Figure 6.. Biochemical, in vitro and in vivo characterization of mini-Ins.

(a) Insulin receptor activation of mini-Ins and analogs. Each data point represents the mean of four assays for all analogs. (b) Insulin receptor (B isoform) affinity assay of mini-Ins, human insulin and analogs. For all analogs, each data point represents the mean of three assays (except for four for human insulin and two for SerA9 mini-Ins), with n = 3 technical replicates for each assay. Error bars (s.e.m.) are smaller than the marker size. (c) Comparison of IGF-1R affinity for IGF-I, human insulin and mini-Ins. Each data point represents the mean of three assays for all analogs. Error bars (s.e.m.) are smaller than the marker size. Results in (b) and (c) are expressed as a percentage of binding in the absence of competing ligand. (d,e) Evaluation of Akt and ERK1/2 signaling activation by human insulin and mini-Ins. Data points in panel (e) represent the average of three independent experiments and error bars the standard deviation of the data. (f) Intraperitoneal administration of mini-Ins and insulin lispro in healthy rats. (g,h) Euglycemic-hyperinsulinemic clamp studies to evaluate the in vivo insulin action of mini-Ins and insulin lispro in rats. Source data for panels a-c and e-h are available with the paper online.

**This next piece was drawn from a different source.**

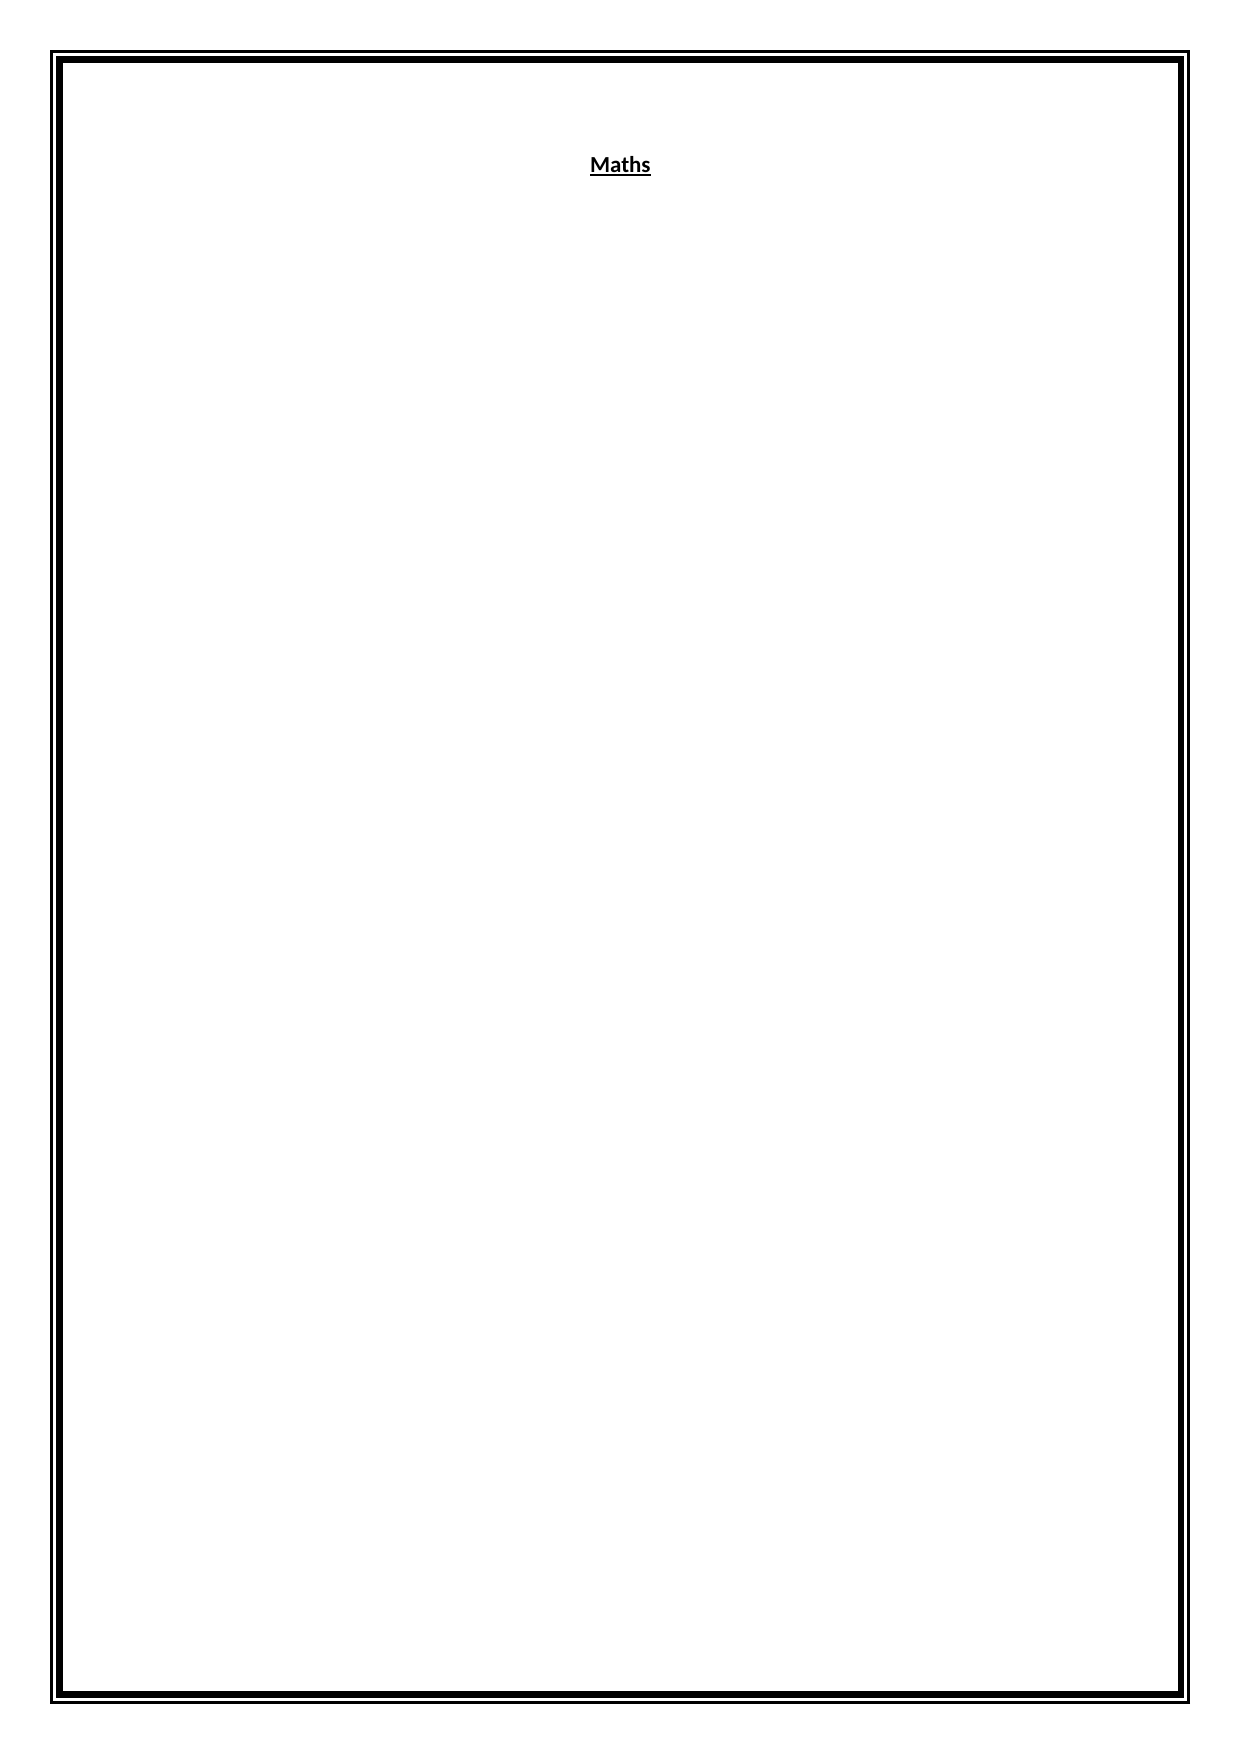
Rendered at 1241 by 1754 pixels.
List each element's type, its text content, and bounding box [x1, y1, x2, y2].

text Maths [150, 150, 1090, 178]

Figure 7.. Probing the interaction of mini-Ins with hIR.

(a) Isothermal titration calorimetry studies of various insulin analogs binding to the primary binding site of hIR. Reported K_d values are the weighted mean of the K_d values of individual technical replicates, plus the standard error of that mean (see Methods for further detail). (b) Positive effects of mutations on human insulin. (c) Superposition of the three monomers of mini-Ins (colored) within the asymmetric unit of its crystal structure compared with those within the asymmetric unit of the human insulin crystal structure (white; PDB entry 1MSO). (d) Rotameric variation between TyrB16 within the mini-ins and human insulin crystal structures. Monomers overlaid as in panel (c). (e) Model of mini-Ins in complex with primary and secondary binding site elements of hIR. Domain L1 is shown as surface (powder blue), with ribbon representations of the αCT segment (magenta), mini-Ins A chain (green), mini-Ins B chain (orange) and domain FnIII-1’ (tan). The C-terminal segment of the human insulin B chain (obtained by superimposition of hIns.μIR.Fv83–7) is shown in black, highlighting how TyrB20 of mini-Ins approaches the key hydrophobic pocket occupied by human insulin PheB24. Specific interactions between mini-Ins with FnIII-1’ are highlighted. (f) Model of mini-Ins in complex with transient binding site on domain FnIII-1 of hIR, overlaid human insulin (white) as visualized in PDB entry 6PXV. Mini-Ins and FnIII-1 colors are as in panel (e). Source data for panels a and b are available with the paper online.